Biz sevgi medeniyetinin çocuklarıyız diyen Başkan Erbaş, "Sevgi medeniyetinin öğretmenleri olarak gençleri sevgiyle yetiştirmeliyiz. Dünyanın, yaratılanı seven ve bu sevgiyi öğretecek insanlara ihtiyacı var. Sevgi, önce Allah’ı sevmekle başlar, anne - babayı, aileyi, öğretmeni, çevreyi ve tüm yaratılanları sevmekle etkisini gösterir. Sevgi, saygıyla birleştiği zaman toplumda pozitif bir enerji oluşur. Ve bu enerji dalga, dalga tüm topluma yayılır." ifadelerini kaydetti.

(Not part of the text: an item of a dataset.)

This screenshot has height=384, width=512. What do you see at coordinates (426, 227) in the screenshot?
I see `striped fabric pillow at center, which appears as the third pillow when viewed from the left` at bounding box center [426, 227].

29 Mayıs Eğitim Kurumları olarak eğitim hayatında güçlü bir şekilde yer almayı hedefleyen bizler istiyoruz ki bu güzel ülkemizi bizden sonra emin ve güvenilir ellere teslim edelim diyen Başkan Erbaş, bu eğitim yolculuğundaki en önemli faktörün öğretmeler olduğunu belirterek konuşmasını şöyle sürdürdü:

- Öğretmen saygın olduğunda öğretmenin anlattıkları da saygın ve değerli olur

"Sevgili Öğretmenlerimiz, eğitim yolculuğunda, şüphesiz en önemli paydaş sizlersiniz. Sizlerin örnek oluşu, gençlerimize, çocuklarımıza sevgiyle, şefkat ve sabırla yaklaşımınız, ardından saygıyı doğuracaktır. Öğretmen saygın olduğunda öğretmenin anlattıkları da saygın ve değerli olur. Günümüzde değerlerin yaşatılması, kimlikleştirilmesi için yapacağınız tüm çabalar, projeler, destekler, hem bu dünyada karşılık bulacak hem de ahirette karşınıza sevap olarak Rabbimiz tarafından ikram edilecektir. Bu düşüncelerimizi duaya dönüştürerek Rabbimizden yardım isteyelim.”

- Daha fazla hizmet üretmek istiyoruz

İzmir Bornova Kolejinin 1994’ten beri Türkiye Diyanet Vakfının bayrağını eğitim alanında başarıyla dalgalandırdığını vurgulayan Başkan Erbaş, “Bornova Koleji üzerinden kazandığımız deneyim ile daha çok okul açarak bu alanda daha fazla hizmet üretmek istiyoruz. Bu yıl Ankara’da Ferda Kolejinin ekibimize dâhil ettik. Her iki kurumumuz da çok tecrübeli, güçlü öğretmen ve yönetici kadrosuna sahipler. Bu güçlü kadrolarımızı Türkiye Diyanet Vakfımızın misyonu olan, "Yeryüzünde iyiliğin hâkim olması için çaba sarf etmek ve çaba sarf edenlere de her türlü desteği ve katkıyı sağlamak" anlayışıyla bütünleştirmek istiyoruz." değerlendirmesinde bulundu.

Kur’an’daki iyilik kavramına işaret eden Başkan Erbaş konuşmasını şöyle tamamladı:

"Diyanet İşleri Başkanlığı ve Türkiye Diyanet Vakfı olarak en büyük gayemiz, sizler gibi değerli hocalarımızla birlikte misyonumuz ve değerlerimiz ışığında yola çıkarak, eğitim sistem ve modelimizi yapılandırdıktan sonra Türkiye’de daha birçok yerde aynı modelde okullar açarak insanımıza hizmet etmektir. Bu vesileyle, bu kutlu gayeye gönül veren tüm kardeşlerimize, öğretmenlerimize, yöneticilerimize, tüm çalışanlarımıza ve mensuplarımıza sonsuz teşekkür ediyorum."